▶ _Text block_:
□ □ □ □ □
This is a fascinating range of jerez imported and I BEG you to go to alexander-jules.com and read the full specs. I’m not exactly a stranger to sherry, but this shit gets ridiculously technical in relation to provenance. Fascinating stuff–but geeky. We all know what solera is, but it gets further divided into scales and clases and even the location of the barrels selected–top, bottom, close to floor, front, back, EVERYTHING MATTERS–I just spent an hour of my life reading every technical detail of every sherry he has bottled and am halfway educated and astounded and halfway feeling FAR DUMBER from the layers and layers of crazy variables that go into these selections.
I will attempt a Clif-Notes discussion of this wine, with many gaps. This particular 3/10 Amontillado is from a solera *only* 18 years of age. All of his sherry selections are labeled with some version of a fraction, in this case, it was a 3-barrel selection from a group of 2, 5-barrel clases. Some of them are 9/64, 1/42 and on and on–with several of the selections from soleras well over a century old. Apparently, someone has to drive all over Spain searching these gems out, which is pretty much the job I want now.
□ □ □ □ □
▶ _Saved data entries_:
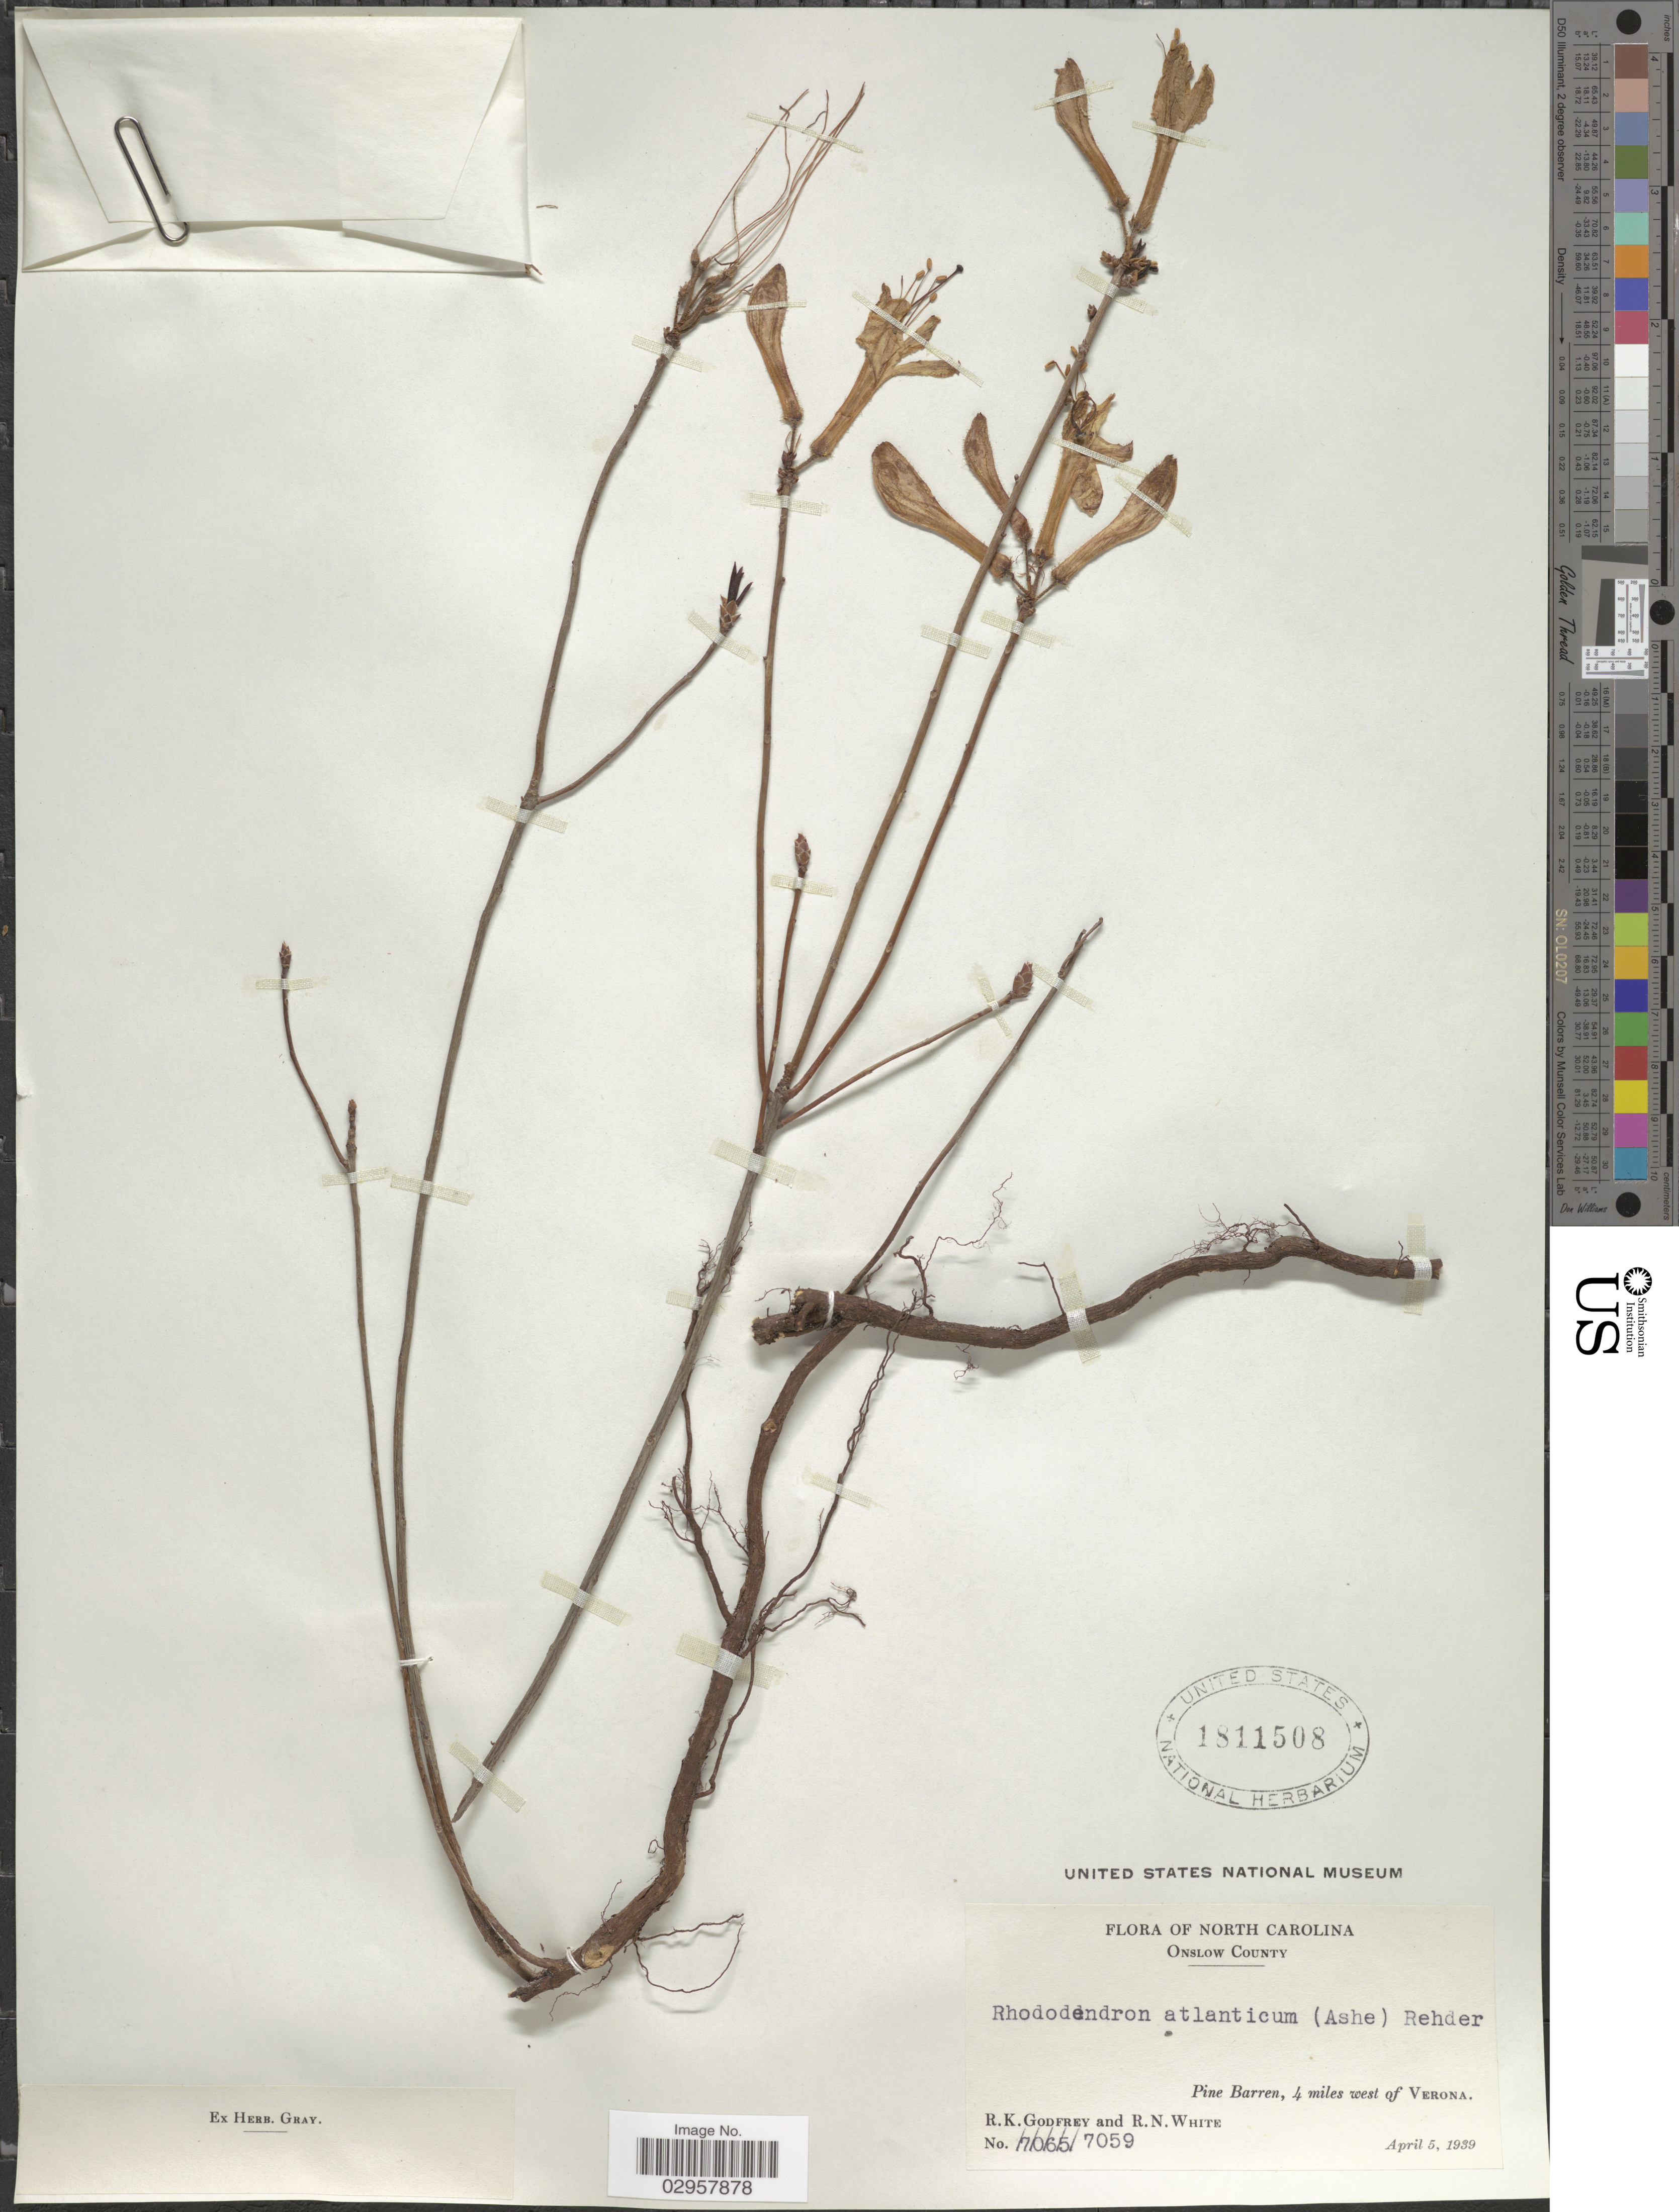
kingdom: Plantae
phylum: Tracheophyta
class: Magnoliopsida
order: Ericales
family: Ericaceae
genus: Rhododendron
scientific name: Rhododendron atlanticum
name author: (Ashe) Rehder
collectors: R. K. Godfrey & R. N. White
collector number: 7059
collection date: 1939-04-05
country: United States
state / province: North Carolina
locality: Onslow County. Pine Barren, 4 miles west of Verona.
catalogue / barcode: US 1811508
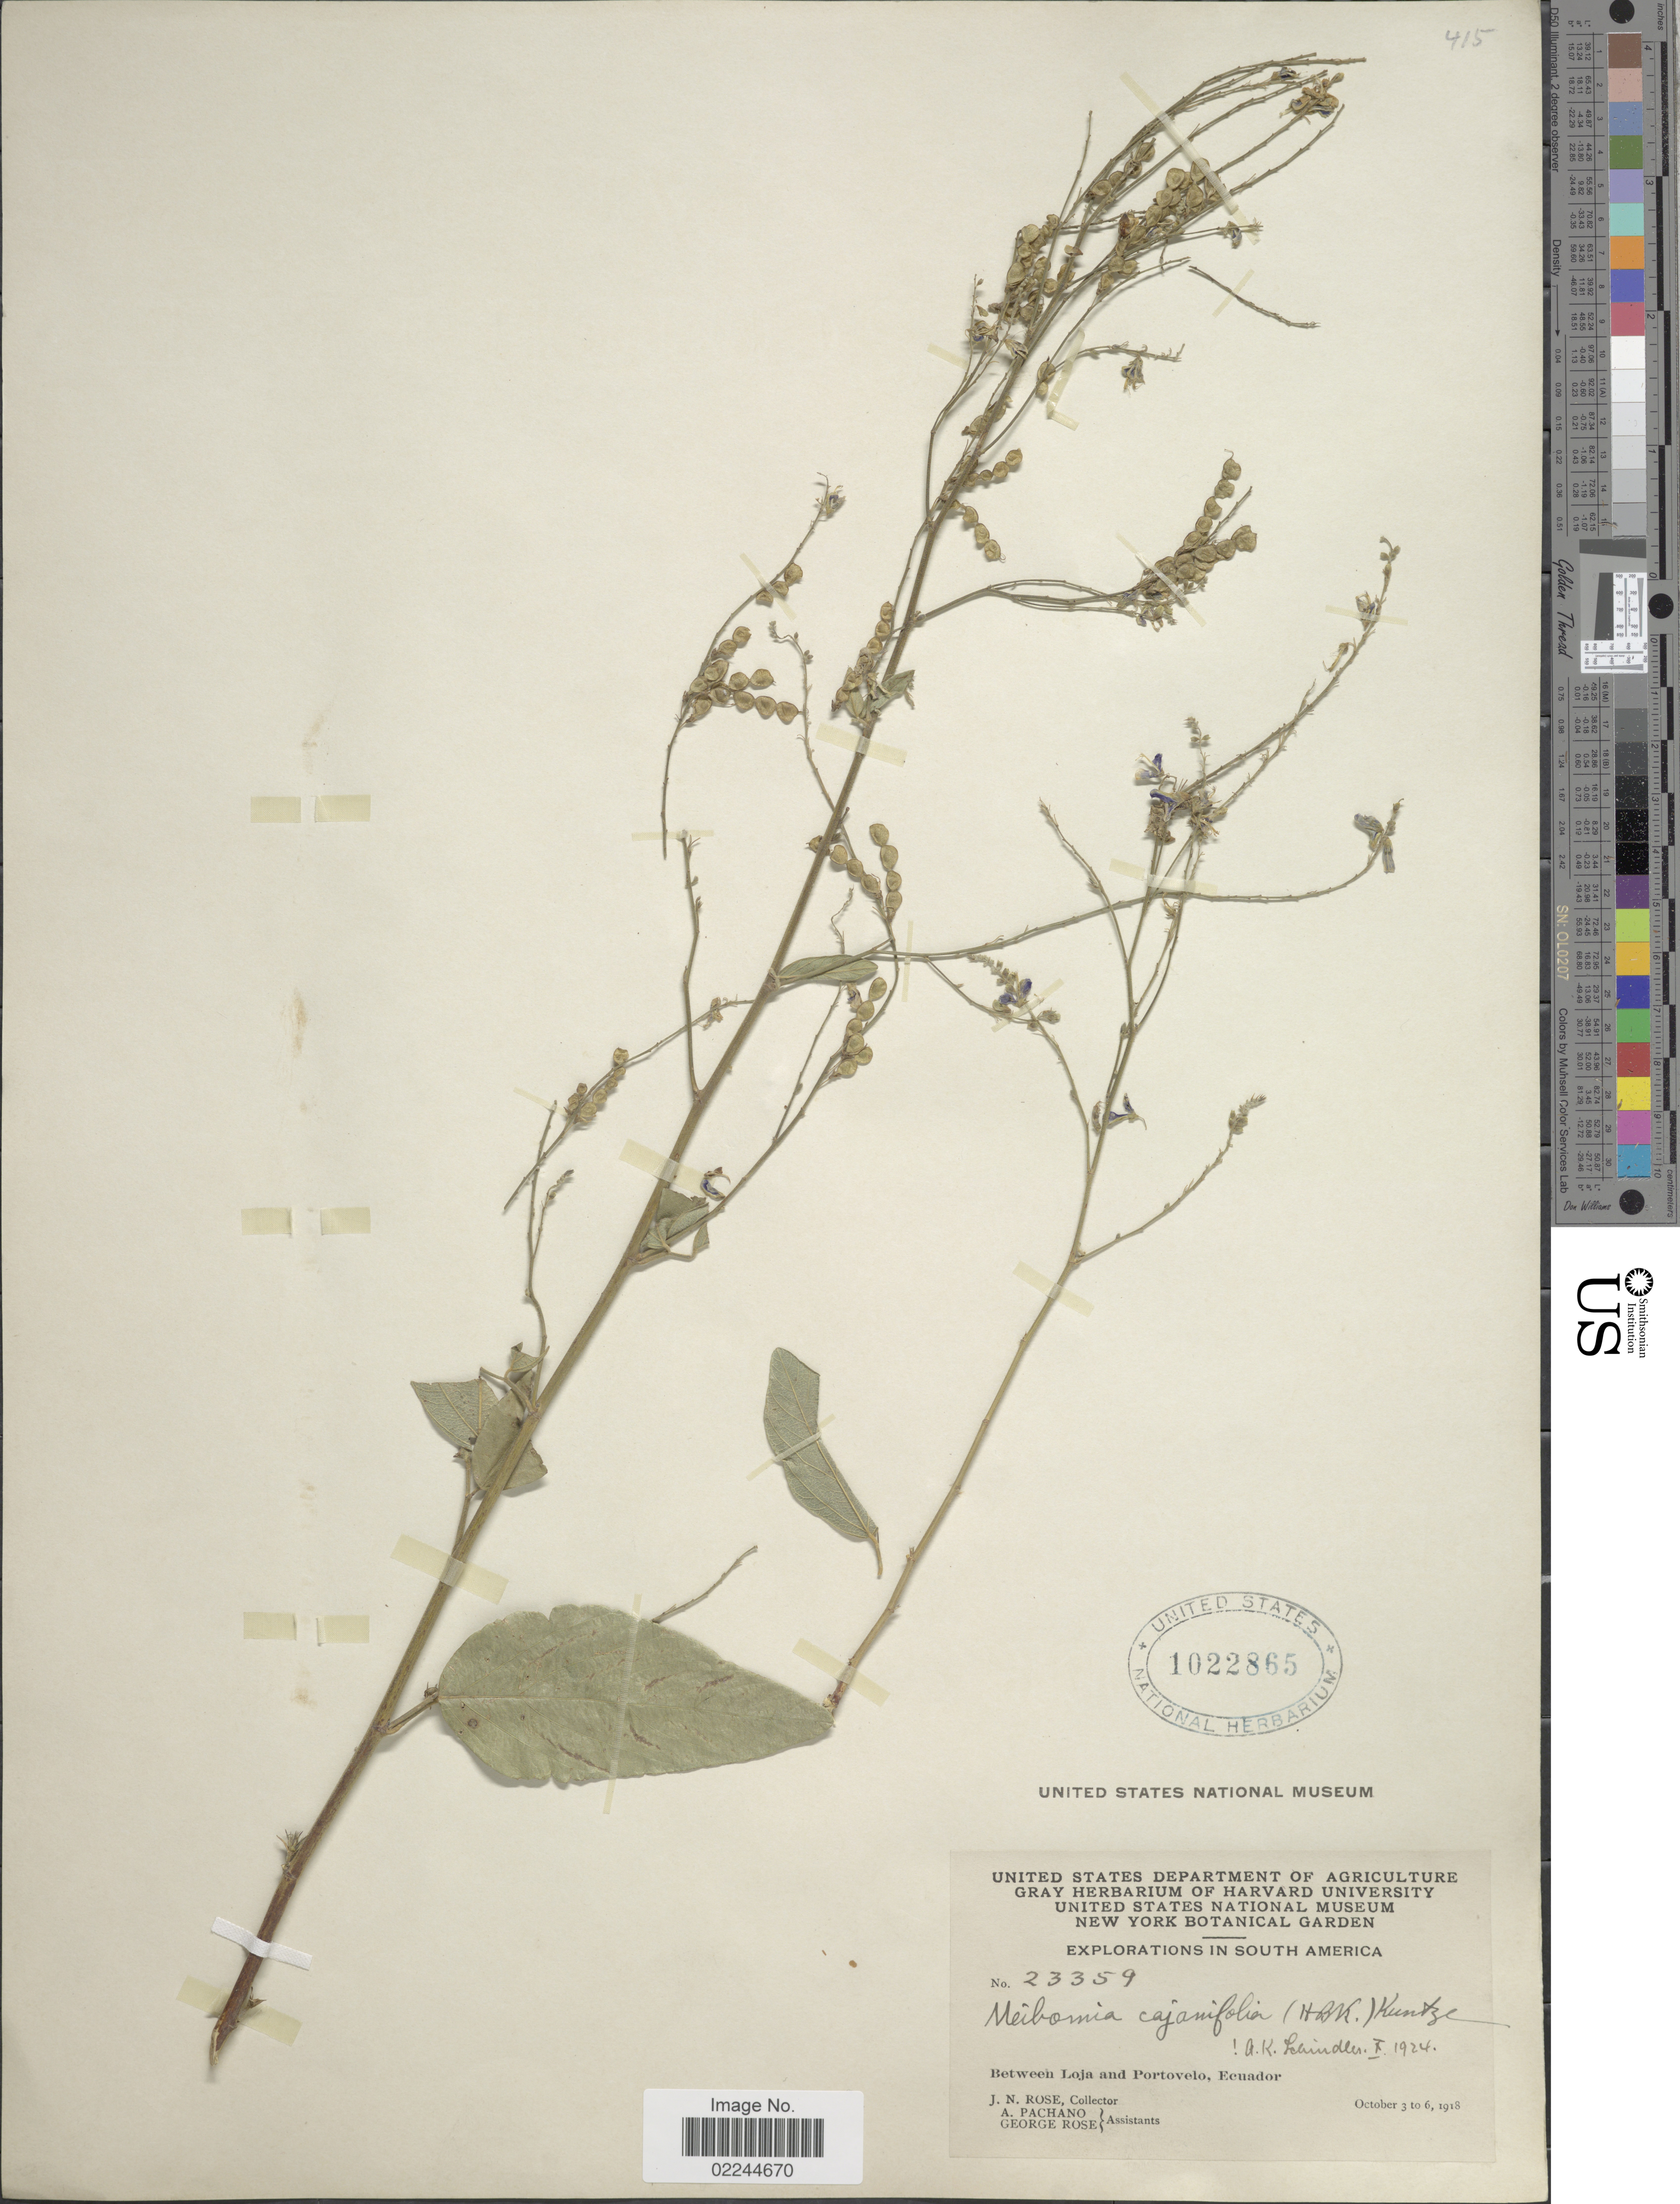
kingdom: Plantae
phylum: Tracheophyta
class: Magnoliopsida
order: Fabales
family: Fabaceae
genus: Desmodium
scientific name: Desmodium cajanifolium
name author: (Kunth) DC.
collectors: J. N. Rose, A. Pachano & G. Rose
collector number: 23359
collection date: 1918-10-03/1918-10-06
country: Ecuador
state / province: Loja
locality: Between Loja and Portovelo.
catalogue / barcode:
□ □ □ □ □
▶ _Exercises to complete_:
• A. Can you reproduce everything in the sherry text from "This is a fascinating" down to "into these selections."?
• B. Could you rewrite the records from the line containing "genus: Desmodium" down to the end of the records, replacing "catalogue" with "catalog" and keeping everything else the same?
These records are unrelated to the sherry text.

▶ _Solutions for each task_:
• A.
This is a fascinating range of jerez imported and I BEG you to go to alexander-jules.com and read the full specs. I’m not exactly a stranger to sherry, but this shit gets ridiculously technical in relation to provenance. Fascinating stuff–but geeky. We all know what solera is, but it gets further divided into scales and clases and even the location of the barrels selected–top, bottom, close to floor, front, back, EVERYTHING MATTERS–I just spent an hour of my life reading every technical detail of every sherry he has bottled and am halfway educated and astounded and halfway feeling FAR DUMBER from the layers and layers of crazy variables that go into these selections.

• B.
genus: Desmodium
scientific name: Desmodium cajanifolium
name author: (Kunth) DC.
collectors: J. N. Rose, A. Pachano & G. Rose
collector number: 23359
collection date: 1918-10-03/1918-10-06
country: Ecuador
state / province: Loja
locality: Between Loja and Portovelo.
catalog / barcode:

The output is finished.